Boomkat Product Review:
Out of print on vinyl for over 30 years, Brian Eno’s foundational ambient recording is finally placed back in circulation, newly remastered.
While we could be here all day debating when ambient music really became a “thing” (others may argue it was ‘Discreet Music’ or Harold Budd’s ‘The Pavillion of Dreams), the putative consensus remains that Brian Eno birthed the genre, proper, with ‘Ambient 1: Music For Airports’.
Originally dispensed in 1978, it is perhaps one of the most commonly referenced ambient recordings in the history of electronic music, marking the point where musical composition became conceptually and truly decentered, diffused, and practically taken out of the composer’s hands, yet still conveys something ultimately human; serving to enhance or encourage our unique ability to reflect, meditate (ok, so I saw a video of Goat meditation the other day, so maybe we’re not that unique?!).
Brian Eno’s 6th studio album, ‘Ambient 1: Music For Airports’ was conceived while waiting hours for a flight at Cologne Bonn Airport in Germany in response to the airport’s uninspired sound atmosphere. I’m actually struggling to think of what airports sound like now, apart from cackling hen do’s and crying kids, but we can imagine that ‘70s airport muzak could have been seriously bland. Enter Eno and his cosmic imagination, who imagineered the solution with synths and tape loops, and the help of peers such as Robert Wyatt, who provides the keys looped up on ‘1/1’, along with engineering by Conny Plank and longterm collaborator Rhett Davies.
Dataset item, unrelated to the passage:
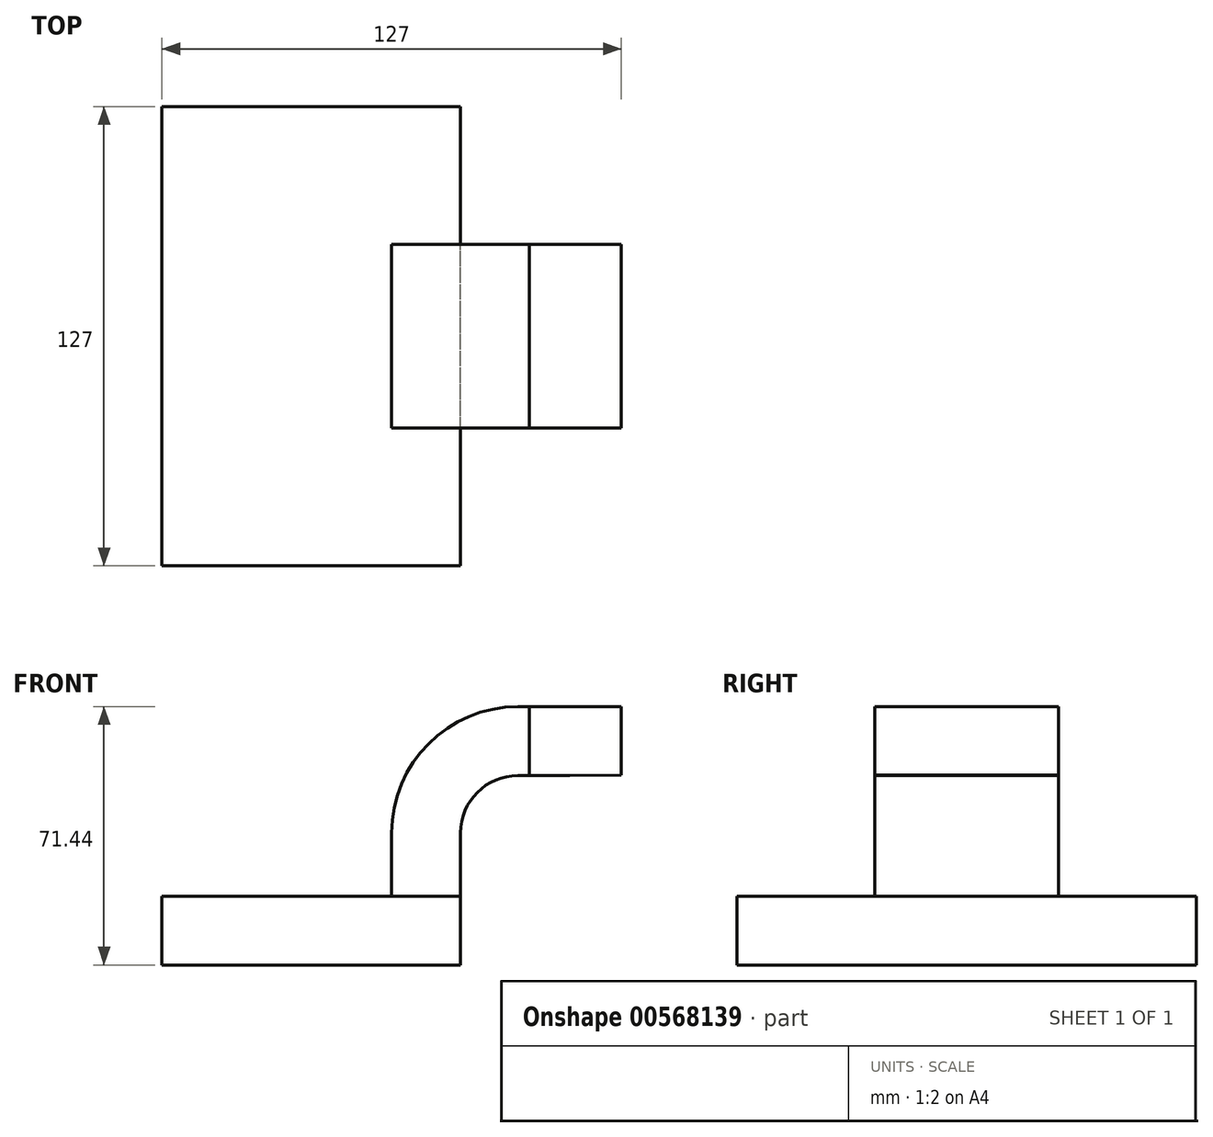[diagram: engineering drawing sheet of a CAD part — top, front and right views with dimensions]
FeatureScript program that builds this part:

It’s maybe hard to imagine ambient music without this record. From the radiant serenity of the first part, to the angelic choral drift of the 2nd and 3rd sections, thru to the shimmering, quietly optimistic promise of the 4th part, this is a record that defines the ideal of sublime and contemplative music - sound freed of heavy-handed connotation, and succeeding by way of gentle, unchallenging inference.